Levure sèche ou fraîche ?
Les deux fonctionnent. La levure fraîche donne un léger avantage aromatique. La levure sèche est plus pratique et se conserve mieux. Comptez environ 1/3 du poids en levure sèche par rapport à la fraîche. Pour une maturation de 18 h au froid, 1 g de levure fraîche pour 1 kg de farine suffit largement.

Mozzarella di bufala ou fior di latte ?
La bufala est plus crémeuse et savoureuse mais rend plus d’eau à la cuisson. Pour un four maison où la cuisson est plus longue, le fior di latte est souvent plus adapté car il est moins humide. Si vous choisissez la bufala, égouttez-la au moins 30 minutes avant utilisation.

Ma pâte colle, que faire ?
Ne rajoutez pas de farine en excès : vous altrèrez le ratio et la texture finale. Si la pâte colle trop, filmez-la et laissez-la reposer 15 minutes : le gluten va se détendre et elle deviendra plus facile à travailler.
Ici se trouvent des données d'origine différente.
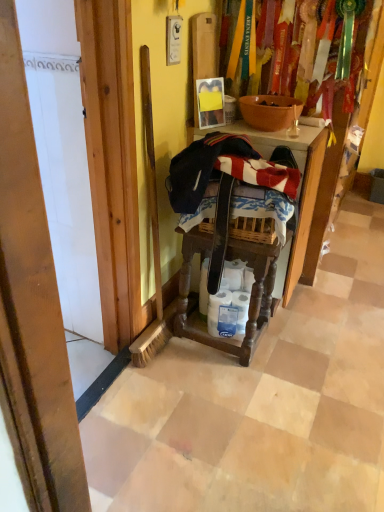
Question: Does wooden step stool at center have a smaller size compared to white matte toilet paper at center?

Choices:
 (A) yes
 (B) no

Answer: (B)

Question: Can you confirm if wooden step stool at center is shorter than white matte toilet paper at center?

Choices:
 (A) no
 (B) yes

Answer: (A)

Question: Is wooden step stool at center directly adjacent to white matte toilet paper at center?

Choices:
 (A) yes
 (B) no

Answer: (B)

Question: From a real-world perspective, does wooden step stool at center sit lower than white matte toilet paper at center?

Choices:
 (A) no
 (B) yes

Answer: (A)

Question: Could you tell me if wooden step stool at center is facing white matte toilet paper at center?

Choices:
 (A) yes
 (B) no

Answer: (B)

Question: Is wooden step stool at center bigger than white matte toilet paper at center?

Choices:
 (A) no
 (B) yes

Answer: (B)

Question: Is white matte toilet paper at center further to camera compared to matte orange bowl at center?

Choices:
 (A) yes
 (B) no

Answer: (A)

Question: Considering the relative positions of white matte toilet paper at center and matte orange bowl at center in the image provided, is white matte toilet paper at center to the left of matte orange bowl at center from the viewer's perspective?

Choices:
 (A) yes
 (B) no

Answer: (A)

Question: From a real-world perspective, is white matte toilet paper at center on matte orange bowl at center?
Un léger voile d’huile sur le plan de travail aide aussi.

Comment conserver la pâte ?
Les pâtons boulés se conservent 48 h au réfrigérateur dans des boîtes hermétiques légèrement huilées. Au-delà, la fermentation continue et le goût devient très acide. Vous pouvez aussi congeler les pâtons après boulage : sortez-les la veille et laissez décongeler au réfrigérateur, puis 2 h à température ambiante.

Peut-on faire une pizza napolitaine sans pétrin ?
Oui, tout à fait. Le pétrissage à la main demande environ 20 minutes d’effort régulier. Une technique alternative est le "stretch and fold" : on étire et replie la pâte toutes les 30 minutes pendant 2 h, sans pétrir vraiment. Le résultat est excellent pour une pâte à haute hydratation.